Debra Lafave followed in 2004. She was 24 and married when she was accused of raping a 14-year-old student in Florida. The two had sex four times in three days, including once in a car while the boy’s cousin drove them around. Lafave even travelled with him to visit relatives who lived 100 miles away, alarming his aunt, who wondered what her nephew was doing with an adult in tow. But as Lafave is blonde-haired and blue-eyed, a former bikini model, much of the public reaction around the case wasn’t a pitchfork-wielding mob of outrage but jokes that the student got lucky.
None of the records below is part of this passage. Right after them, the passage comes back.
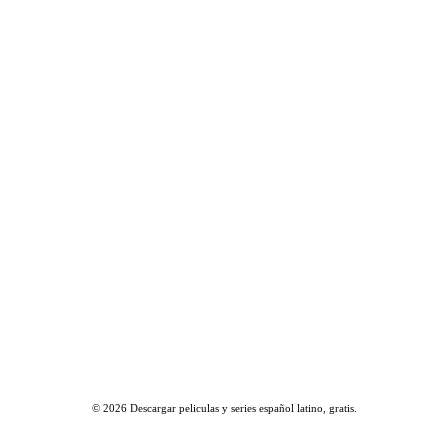
© 2026
Descargar peliculas y series español latino, gratis
.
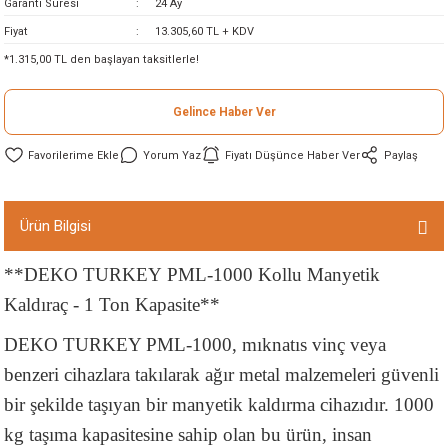
Garanti Süresi
24 Ay
ineleri
Fiyat
13.305,60 TL + KDV
*1.315,00 TL den başlayan taksitlerle!
eri
Gelince Haber Ver
Yorum Yaz
Fiyatı Düşünce Haber Ver
Paylaş
Ürün Bilgisi
i
**DEKO TURKEY PML-1000 Kollu Manyetik
Kaldıraç - 1 Ton Kapasite**
eri
DEKO TURKEY PML-1000, mıknatıs vinç veya
akinesi
benzeri cihazlara takılarak ağır metal malzemeleri güvenli
bir şekilde taşıyan bir manyetik kaldırma cihazıdır. 1000
ncaları
kg taşıma kapasitesine sahip olan bu ürün, insan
Lafave’s lawyer argued during her trial that she was too attractive to go to a state penitentiary. It turned out, the court agreed: she was put on probation and house arrest, instead.
Stephanie Peterson, another married teacher in Florida, molested a 14-year-old. She sent him nude photos, brought him cannabis and raped him, taking his virginity. His parents only found out when his grades began to drop and he confessed, crying. She resigned from school, was arrested and charged. Yet articles about her are illustrated with her bikini shots.
They all employed the same tactics as male teachers, targeting the young and vulnerable. But when it comes to women, we often treat it differently. It’s not a rape; it’s ‘seduction’, an ‘affair’. We joke that it’s any teenage boy’s dream to have sex with a hot teacher.
Judge Sheelagh Canavan put it best in 2017 when she sentenced the former teacher Alice McBrearty for raping a 15-year-old student in the London school in which she worked: 'What 15-year-old schoolboy would turn down such an attractive offer?'. But as Canavan pointed out, consent doesn’t exist when the child is underage. McBrearty was supposed to 'keep him safe'; instead, she abused her power over him. She pleaded guilty.
So why the double standard? Maybe it’s because we see women are nurturers, not aggressors. Their crimes are explained via a narrative of abusive partners, loneliness within relationships or a desire to help a student from a ‘troubled’ home life. They look to their victims to seek, or to give, comfort and love.
Their victims, on the other hand, are high-fived for fulfilling a fantasy. Unlike their female counterparts, male students are often seen as the willing participants of illicit affairs. Letourneau consistently paints Fualaau as the pursuer. There’s the attitude that ‘boys will be boys’. It speaks to the stigma that still exists around male rape and the shame that is often associated with it. But regardless of whether the student willingly entered into the relationship or not, consent can’t be given, so it’s abuse, molestation and rape regardless of the sex of the child. The boys are the victims of predators in the same way as girls that are groomed; they’re not teenagers that took ‘hot for teacher’ too far.